## SUPPLIED ENTRIES
== == ==

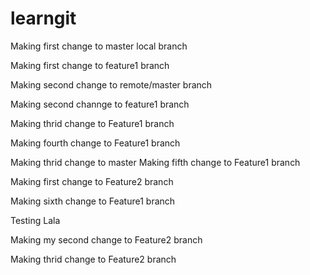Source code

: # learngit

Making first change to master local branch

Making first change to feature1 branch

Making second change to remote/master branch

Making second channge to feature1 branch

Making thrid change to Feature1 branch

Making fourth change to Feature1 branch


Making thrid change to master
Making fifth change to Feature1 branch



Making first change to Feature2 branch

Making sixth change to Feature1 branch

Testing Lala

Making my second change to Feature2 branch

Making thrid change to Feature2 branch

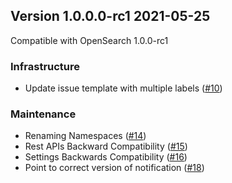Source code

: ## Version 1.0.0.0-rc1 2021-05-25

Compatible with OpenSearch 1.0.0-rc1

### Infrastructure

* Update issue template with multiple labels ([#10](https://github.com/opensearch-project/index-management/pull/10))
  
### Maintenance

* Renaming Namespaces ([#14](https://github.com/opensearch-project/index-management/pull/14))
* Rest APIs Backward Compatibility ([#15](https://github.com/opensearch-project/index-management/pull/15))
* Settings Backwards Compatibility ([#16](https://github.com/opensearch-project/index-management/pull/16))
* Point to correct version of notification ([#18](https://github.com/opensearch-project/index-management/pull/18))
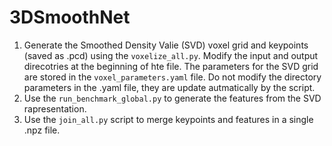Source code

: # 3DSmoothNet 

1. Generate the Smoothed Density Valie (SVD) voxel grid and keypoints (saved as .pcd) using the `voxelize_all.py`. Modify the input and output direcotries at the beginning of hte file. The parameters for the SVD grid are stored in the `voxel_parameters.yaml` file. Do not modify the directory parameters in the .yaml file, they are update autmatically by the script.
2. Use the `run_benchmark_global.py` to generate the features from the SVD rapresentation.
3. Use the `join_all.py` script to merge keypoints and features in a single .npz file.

== == ==

## EXERCISE AIM
Reproduce these lines with every "Feature2" swapped for "Hotfix" and nothing else changed. Omit the pictures.

## OUTPUT OF THE TASK
Source code

: # learngit

Making first change to master local branch

Making first change to feature1 branch

Making second change to remote/master branch

Making second channge to feature1 branch

Making thrid change to Feature1 branch

Making fourth change to Feature1 branch


Making thrid change to master
Making fifth change to Feature1 branch



Making first change to Hotfix branch

Making sixth change to Feature1 branch

Testing Lala

Making my second change to Hotfix branch

Making thrid change to Hotfix branch

Source code

: ## Version 1.0.0.0-rc1 2021-05-25

Compatible with OpenSearch 1.0.0-rc1

### Infrastructure

* Update issue template with multiple labels ([#10](https://github.com/opensearch-project/index-management/pull/10))
  
### Maintenance

* Renaming Namespaces ([#14](https://github.com/opensearch-project/index-management/pull/14))
* Rest APIs Backward Compatibility ([#15](https://github.com/opensearch-project/index-management/pull/15))
* Settings Backwards Compatibility ([#16](https://github.com/opensearch-project/index-management/pull/16))
* Point to correct version of notification ([#18](https://github.com/opensearch-project/index-management/pull/18))
Source code

: # 3DSmoothNet 

1. Generate the Smoothed Density Valie (SVD) voxel grid and keypoints (saved as .pcd) using the `voxelize_all.py`. Modify the input and output direcotries at the beginning of hte file. The parameters for the SVD grid are stored in the `voxel_parameters.yaml` file. Do not modify the directory parameters in the .yaml file, they are update autmatically by the script.
2. Use the `run_benchmark_global.py` to generate the features from the SVD rapresentation.
3. Use the `join_all.py` script to merge keypoints and features in a single .npz file.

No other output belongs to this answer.